If you’re reading this, then there’s a good chance you’re a writer and you’re going to be published someday if you’re not already. In today’s publishing environment, there are plenty of options (as you know) and if you don’t have an agent, you may find yourself talking to a smaller, independent publisher. It’s hard to know if these publishers will be a good fit for you, but you can get a good start by knowing what questions to ask.

 

 

Here are some things to consider when you’re deciding whether to work with an independent publisher:

→ If there’s an upfront cost involved (i.e. if the publisher requires you to contribute financially to the editing, publishing or marketing process), you want to find out exactly how much it will cost you; then figure out how much money you’re going to make per copy sold. Then calculate how many copies you’ll need to sell to recoup that upfront cost. Do you think you can sell that many? Does the investment make sense?
→ Regardless of upfront cost, how will you get paid? How will they calculate what they pay you?
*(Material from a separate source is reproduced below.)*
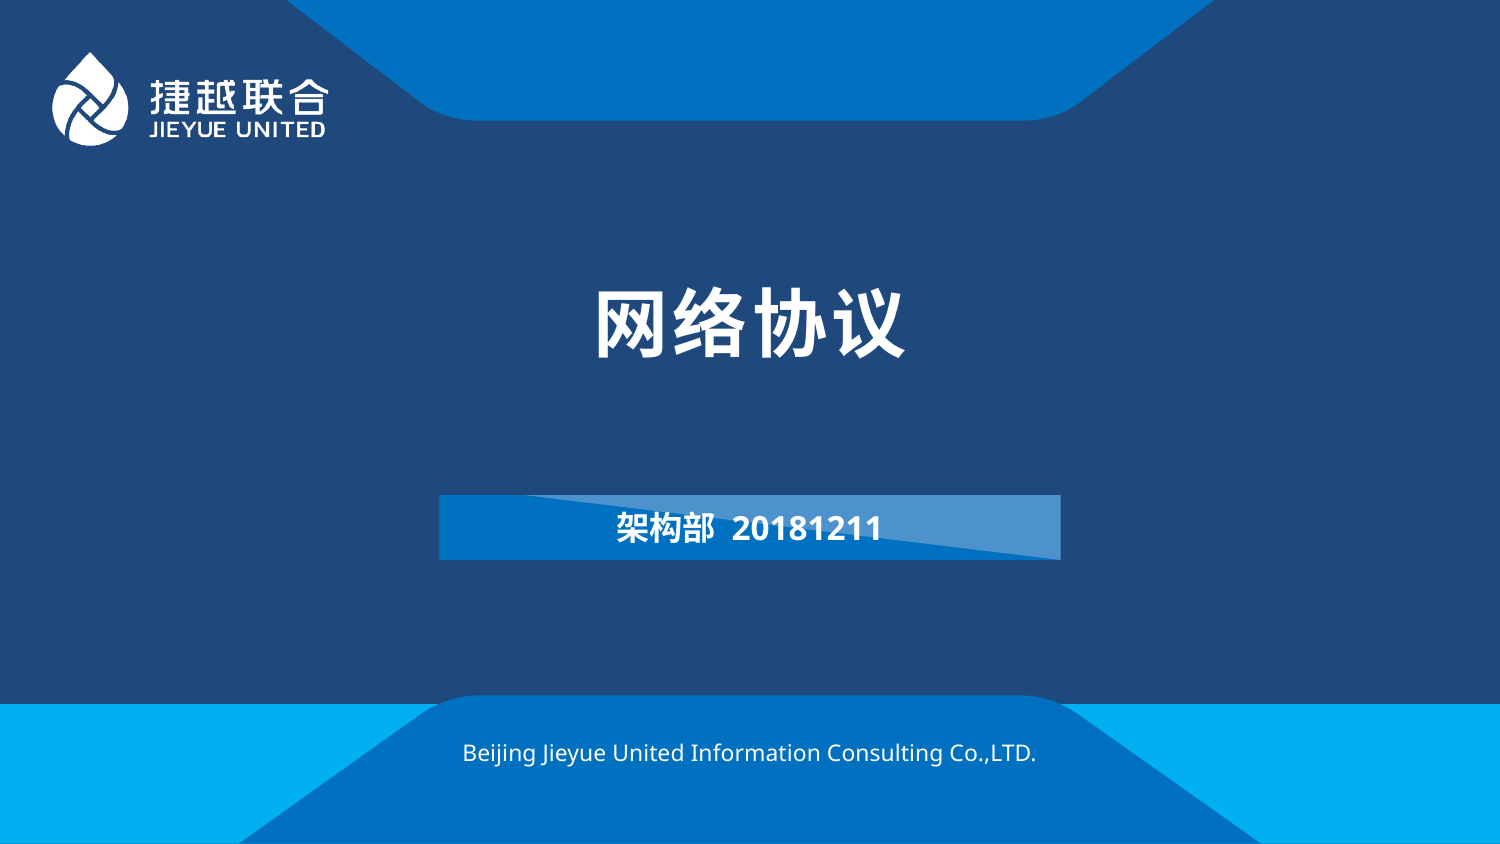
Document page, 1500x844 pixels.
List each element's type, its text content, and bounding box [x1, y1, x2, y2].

list 架构部 20181211 [467, 499, 1033, 549]
title 网络协议 [64, 270, 1436, 372]
picture [49, 47, 331, 150]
What’s the payment schedule?
→ Approximately how many copies are they projecting to sell in the first year?
→ Distribution: Where will your book be available?
→ Buyback costs: How much will you have to pay to purchase copies of your book? How many complimentary copies will you receive?
→ What’s their editing process like?
→ Who has final say on title and cover design? Do they plan to change your title?
→ What rights are they buying?
→ Do they expect to produce an audio version? If they don’t produce an audio version, can you retain those rights and do it yourself?
→ When does this contract terminate? What’s the process for getting your rights back?
→ Is there a marketing and PR budget? Exactly how do they spend it?
→ What are the primary marketing and PR strategies the publisher uses?
→ When do they want you to deliver your manuscript?
→ What’s the anticipated release date?

 

There are more things to think about, but this is a good start. You can find quite a few in-depth articles online, and there are also books on Amazon that help authors tease through these issues. The single best article I can suggest is Jane Friedman’s Key Book Publishing Paths.

 

Have you considered working with an independent publisher?


Rachelle Gardner

Literary agent at Books & Such Literary Agency. Coffee & wine enthusiast (not at the same time) and dark chocolate connoisseur. I've worked in publishing since 1995 and I love talking about books!

4 Comments

  1. Kate Johnson on November 9, 2019 at 12:14 PM

    Helpful. I’m struggling knowing which way to go. These questions lay the groundwork.

  2. Daniel Fulton on November 7, 2019 at 8:16 AM

    Thank You. KDP has skewed the industry. I have two books out; GOD’S WILL IN CUBA, and FINGERPRINTS OF FAITH, One published by Westbow Press and the other on kdp. I get excellent reviews on both but few sales. Just started marketing Fingerprints of Faith so the verdict is still out on it.

    What does percent does an agent typically charge and who keeps the rights. Does that vary with different publishers?

    I also have a novel follow up to Fingerprints called the Beast. I need an editor. Any suggestions?

    Both are Christian fiction.

  3. Harald Johnson on November 7, 2019 at 8:07 AM

    A good starting list. But as to: “What rights are they buying?”

    They’re not buying anything. They’re licensing. The author is granting them certain rights (“Grant of Rights”). Authors own their intellectual property (including their copyright) and license only the bits they need to close the deal.

    • Rachelle on November 7, 2019 at 8:14 AM

      Harald, it’s semantics, I guess. They actually are buying rights, but for a certain period of time. In the business we use terms like buying, licensing, and sub-licensing, and they refer to the same (or similar) things.